━━ Trecho fornecido ━━

O programa, destinado aos alunos do sétimo ano, transgrediu barreiras e envolveu toda a comunidade escolar. Benta Mota, servidora da unidade, lembra com carinho da mudança de comportamento dos estudantes para com a limpeza das salas de aula. “Eu achei legal quando os alunos vieram me perguntar sobre o meu trabalho. As pessoas que trabalham na limpeza muitas vezes são invisíveis.”
O Programa da Defesa Civil na Escola, assim como na EEB Melchíades Bonifácio Espíndola, impacta a vida de milhares em todo o Estado. Em 2021, a mobilização foi intensa, atuando em 166 municípios das 36 coordenadorias regionais de educação vinculadas à Secretaria de Estado da Educação.
Próximos passos
As próximas ações estão planejadas para que, em um período de três anos, todas as escolas catarinenses sejam mobilizadas a aderir à iniciativa. A escola de Balneário Rincão foi uma das primeiras a experimentar o impacto social que o projeto produziu para o presente e futuro dos seus 950 alunos.
“Fazemos com que as escolas possam desenvolver uma ecologia de aprendizagem no vir a ser dos alunos, indicando um despertar de pensamento crítico e espírito de autonomia do ser humano em suas localidades”, diz Rosinei. “Instigando uma correlação de dependência, de ética planetária, possibilitando uma relação de garantia de vida e desenvolvimento humano de justiça e liberdade.”

━━━
━━ Linhas fornecidas ━━

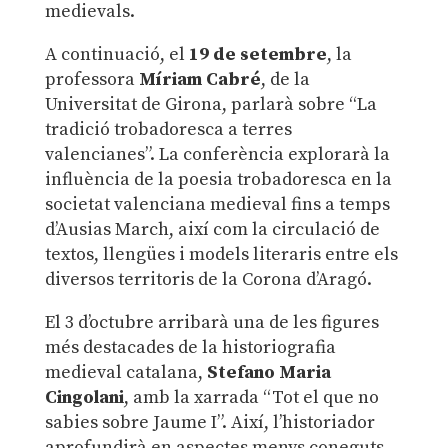
medievals.
A continuació, el
19 de setembre
, la
professora
Míriam Cabré
, de la
Universitat de Girona, parlarà sobre “La
tradició trobadoresca a terres
valencianes”. La conferència explorarà la
influència de la poesia trobadoresca en la
societat valenciana medieval fins a temps
d’Ausias March, així com la circulació de
textos, llengües i models literaris entre els
diversos territoris de la Corona d’Aragó.
El 3 d’octubre arribarà una de les figures
més destacades de la historiografia
medieval catalana,
Stefano Maria
Cingolani
, amb la xarrada “Tot el que no
sabies sobre Jaume I”. Així, l’historiador
aprofundirà en aspectes menys coneguts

━━━

Tarefas a resolver:
A. Reproduza o trecho sobre o Programa da Defesa Civil na Escola de "O programa, destinado" até "Estado da Educação.".
B. Segundo o trecho sobre o Programa da Defesa Civil na Escola, em quantos municípios o programa atuou em 2021?
C. Resuma em duas frases o trecho sobre o Programa da Defesa Civil na Escola.
As linhas não têm nenhum papel nesta atividade.

Respostas por tarefa:
A.
O programa, destinado aos alunos do sétimo ano, transgrediu barreiras e envolveu toda a comunidade escolar. Benta Mota, servidora da unidade, lembra com carinho da mudança de comportamento dos estudantes para com a limpeza das salas de aula. “Eu achei legal quando os alunos vieram me perguntar sobre o meu trabalho. As pessoas que trabalham na limpeza muitas vezes são invisíveis.”
O Programa da Defesa Civil na Escola, assim como na EEB Melchíades Bonifácio Espíndola, impacta a vida de milhares em todo o Estado. Em 2021, a mobilização foi intensa, atuando em 166 municípios das 36 coordenadorias regionais de educação vinculadas à Secretaria de Estado da Educação.

B. Em 166 municípios.

C. O Programa da Defesa Civil na Escola, destinado aos alunos do sétimo ano, envolveu toda a comunidade escolar da EEB Melchíades Bonifácio Espíndola. Em 2021, atuou em 166 municípios das 36 coordenadorias regionais de educação, e as próximas ações visam mobilizar, em três anos, todas as escolas catarinenses a aderir à iniciativa.